Added onnx config whisper #19525

mht-sharma · 2022-10-12T12:16:58Z

What does this PR do?

Fixes # (issue)

This PR adds onnx config and helper functions for export to onnx via optimum and transformers.onnx

HuggingFaceDocBuilderDev · 2022-10-12T12:32:46Z

The documentation is not available anymore as the PR was closed or merged.

lewtun

Thanks for working on this @mht-sharma - it's looking really good 🗣!!

I left a few nits and a general question about whether we should refactor the dummy data generation into a separate function.

Let's also add the logic to enable the ONNX export to work with transformers.onnx so we can add the model to the unit tests

README_es.md

src/transformers/models/whisper/configuration_whisper.py

src/transformers/onnx/config.py

src/transformers/models/whisper/configuration_whisper.py

mht-sharma · 2022-10-18T12:17:47Z

@lewtun @echarlaix The bug is fixed now. The incorrect results were because the export was happening with seqlength 1 due to typo in onnx config generate_dummy_input function.

lewtun

Thanks for iterating @mht-sharma - this looks very close to being ready 🔥 !!

I've left some nits and a question, but otherwise this all looks good :)

src/transformers/onnx/config.py

lewtun · 2022-10-28T07:13:07Z

src/transformers/onnx/config.py

        else:
            raise ValueError(
                "Unable to generate dummy inputs for the model. Please provide a tokenizer or a preprocessor."
            )

+    def generate_dummy_inputs_onnxruntime(self, reference_model_inputs: Mapping[str, Any]) -> Mapping[str, Any]:


If I'm not mistaken, this function doesn't do anything - why do we need it?
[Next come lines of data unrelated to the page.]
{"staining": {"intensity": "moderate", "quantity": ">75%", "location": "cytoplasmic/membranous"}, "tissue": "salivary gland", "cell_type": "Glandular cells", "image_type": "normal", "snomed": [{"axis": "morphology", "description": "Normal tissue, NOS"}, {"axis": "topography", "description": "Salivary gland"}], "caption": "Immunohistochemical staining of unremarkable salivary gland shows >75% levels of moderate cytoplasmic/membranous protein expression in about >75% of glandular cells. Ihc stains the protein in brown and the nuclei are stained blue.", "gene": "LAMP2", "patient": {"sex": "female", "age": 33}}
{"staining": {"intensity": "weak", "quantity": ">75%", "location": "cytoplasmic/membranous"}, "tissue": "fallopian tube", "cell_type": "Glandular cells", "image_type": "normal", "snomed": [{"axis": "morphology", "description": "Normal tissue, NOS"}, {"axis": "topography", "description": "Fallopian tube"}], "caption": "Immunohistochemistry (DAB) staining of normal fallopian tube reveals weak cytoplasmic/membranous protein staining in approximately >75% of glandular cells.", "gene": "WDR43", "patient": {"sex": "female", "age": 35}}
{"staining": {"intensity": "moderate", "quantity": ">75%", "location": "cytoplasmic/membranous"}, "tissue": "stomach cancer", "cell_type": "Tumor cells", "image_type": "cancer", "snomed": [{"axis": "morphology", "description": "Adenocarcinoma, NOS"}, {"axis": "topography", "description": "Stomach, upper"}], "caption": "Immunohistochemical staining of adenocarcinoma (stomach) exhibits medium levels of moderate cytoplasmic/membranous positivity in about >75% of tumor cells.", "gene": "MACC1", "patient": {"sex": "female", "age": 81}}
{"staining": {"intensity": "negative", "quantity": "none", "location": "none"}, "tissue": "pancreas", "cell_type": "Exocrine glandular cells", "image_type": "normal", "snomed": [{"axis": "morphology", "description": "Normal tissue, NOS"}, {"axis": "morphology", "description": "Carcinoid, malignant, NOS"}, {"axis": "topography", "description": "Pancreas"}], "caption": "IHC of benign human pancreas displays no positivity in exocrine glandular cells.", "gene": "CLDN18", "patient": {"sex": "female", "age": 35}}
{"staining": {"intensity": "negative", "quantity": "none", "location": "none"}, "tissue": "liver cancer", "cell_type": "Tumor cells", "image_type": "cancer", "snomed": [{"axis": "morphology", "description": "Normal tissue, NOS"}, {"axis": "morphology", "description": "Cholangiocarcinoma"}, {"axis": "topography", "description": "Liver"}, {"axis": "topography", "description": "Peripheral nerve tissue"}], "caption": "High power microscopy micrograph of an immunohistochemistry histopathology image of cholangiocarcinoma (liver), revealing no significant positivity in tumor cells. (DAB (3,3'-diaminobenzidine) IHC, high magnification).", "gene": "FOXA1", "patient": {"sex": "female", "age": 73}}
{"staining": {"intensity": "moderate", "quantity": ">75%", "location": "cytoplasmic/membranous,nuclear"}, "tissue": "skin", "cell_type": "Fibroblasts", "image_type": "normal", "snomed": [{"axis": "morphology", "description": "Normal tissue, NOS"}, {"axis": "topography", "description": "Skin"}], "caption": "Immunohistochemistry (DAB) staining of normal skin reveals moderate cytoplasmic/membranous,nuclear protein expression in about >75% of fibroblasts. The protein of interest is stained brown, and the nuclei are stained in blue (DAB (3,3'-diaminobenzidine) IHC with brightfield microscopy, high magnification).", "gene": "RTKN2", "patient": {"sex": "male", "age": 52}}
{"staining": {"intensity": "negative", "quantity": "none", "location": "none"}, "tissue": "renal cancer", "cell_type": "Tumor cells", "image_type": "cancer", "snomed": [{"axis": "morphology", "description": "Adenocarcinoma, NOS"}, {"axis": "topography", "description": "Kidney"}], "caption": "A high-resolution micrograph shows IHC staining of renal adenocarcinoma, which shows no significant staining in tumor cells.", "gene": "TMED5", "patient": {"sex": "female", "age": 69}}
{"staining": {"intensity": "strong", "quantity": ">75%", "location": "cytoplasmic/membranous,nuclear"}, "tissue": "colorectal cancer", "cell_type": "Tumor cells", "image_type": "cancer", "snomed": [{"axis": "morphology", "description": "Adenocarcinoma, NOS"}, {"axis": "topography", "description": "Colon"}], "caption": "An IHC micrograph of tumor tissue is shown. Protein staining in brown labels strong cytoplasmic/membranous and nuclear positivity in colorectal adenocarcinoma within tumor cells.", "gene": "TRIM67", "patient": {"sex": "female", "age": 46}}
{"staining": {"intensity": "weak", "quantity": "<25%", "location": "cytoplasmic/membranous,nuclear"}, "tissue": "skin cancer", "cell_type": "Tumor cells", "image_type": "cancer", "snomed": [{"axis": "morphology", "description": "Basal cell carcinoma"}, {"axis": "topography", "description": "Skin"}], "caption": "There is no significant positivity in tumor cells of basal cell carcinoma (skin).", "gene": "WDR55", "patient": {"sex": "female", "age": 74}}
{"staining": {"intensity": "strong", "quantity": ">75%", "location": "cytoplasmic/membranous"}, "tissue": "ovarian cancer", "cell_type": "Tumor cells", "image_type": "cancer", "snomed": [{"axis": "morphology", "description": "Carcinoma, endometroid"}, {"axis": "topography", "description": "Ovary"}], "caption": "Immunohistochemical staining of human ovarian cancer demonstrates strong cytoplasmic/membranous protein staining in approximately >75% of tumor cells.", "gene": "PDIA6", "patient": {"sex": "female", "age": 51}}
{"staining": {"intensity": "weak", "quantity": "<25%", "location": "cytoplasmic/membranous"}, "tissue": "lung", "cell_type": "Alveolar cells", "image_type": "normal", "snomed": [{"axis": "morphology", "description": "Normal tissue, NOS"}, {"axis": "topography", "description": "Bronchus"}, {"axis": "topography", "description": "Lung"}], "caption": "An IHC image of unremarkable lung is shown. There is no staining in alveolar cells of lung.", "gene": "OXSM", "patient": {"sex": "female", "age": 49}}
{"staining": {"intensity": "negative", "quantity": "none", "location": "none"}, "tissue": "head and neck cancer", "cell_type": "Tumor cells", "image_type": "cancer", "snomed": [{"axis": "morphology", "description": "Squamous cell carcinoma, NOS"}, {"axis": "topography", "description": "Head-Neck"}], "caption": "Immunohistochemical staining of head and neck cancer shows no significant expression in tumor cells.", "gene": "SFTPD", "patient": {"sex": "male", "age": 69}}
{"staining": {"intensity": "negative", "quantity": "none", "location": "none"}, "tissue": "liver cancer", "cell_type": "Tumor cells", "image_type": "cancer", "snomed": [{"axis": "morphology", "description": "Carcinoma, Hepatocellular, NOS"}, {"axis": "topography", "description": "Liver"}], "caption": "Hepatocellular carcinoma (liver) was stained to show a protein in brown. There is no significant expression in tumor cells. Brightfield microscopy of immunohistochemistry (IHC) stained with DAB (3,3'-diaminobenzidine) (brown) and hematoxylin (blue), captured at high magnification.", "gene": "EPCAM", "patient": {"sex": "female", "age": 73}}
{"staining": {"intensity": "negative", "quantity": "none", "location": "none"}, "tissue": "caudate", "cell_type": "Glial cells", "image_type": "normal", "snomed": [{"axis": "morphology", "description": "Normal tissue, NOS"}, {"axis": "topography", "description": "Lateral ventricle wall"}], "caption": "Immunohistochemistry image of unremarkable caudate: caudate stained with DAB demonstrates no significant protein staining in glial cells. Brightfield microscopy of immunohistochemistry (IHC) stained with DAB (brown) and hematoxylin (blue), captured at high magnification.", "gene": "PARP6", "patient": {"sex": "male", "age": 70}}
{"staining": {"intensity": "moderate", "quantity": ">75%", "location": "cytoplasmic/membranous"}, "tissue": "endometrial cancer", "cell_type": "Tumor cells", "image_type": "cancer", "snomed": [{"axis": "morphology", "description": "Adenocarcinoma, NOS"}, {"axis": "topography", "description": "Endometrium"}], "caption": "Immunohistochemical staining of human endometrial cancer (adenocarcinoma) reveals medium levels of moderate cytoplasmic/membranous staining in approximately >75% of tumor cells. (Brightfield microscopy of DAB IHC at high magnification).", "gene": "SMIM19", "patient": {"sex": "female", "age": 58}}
Hi @lewtun , this is true that this function does not do anything for existing models. However, this function can be overridden in some cases where the model inputs and ONNX Runtime inputs are different. This was needed when exporting the decoder in encoder-decoder models using encoder_outputs. For example: Check the following Decoder config in optimum where I am using the function DecoderOnnxConfig.

Since we are waiting for the optimum PR to merge and migrating the changes this is no longer needed in the current merge.

But we still need to update the VisionEncoderDecoderConfig using encoder_outputs in that case we would need such function. Should we merge with this and utilise this in new VisionEncoderDecoder PR (In case the user wants to create the PR for this change, this option would become easier for him)? Or we could remove it from here and add the function along with the new PR?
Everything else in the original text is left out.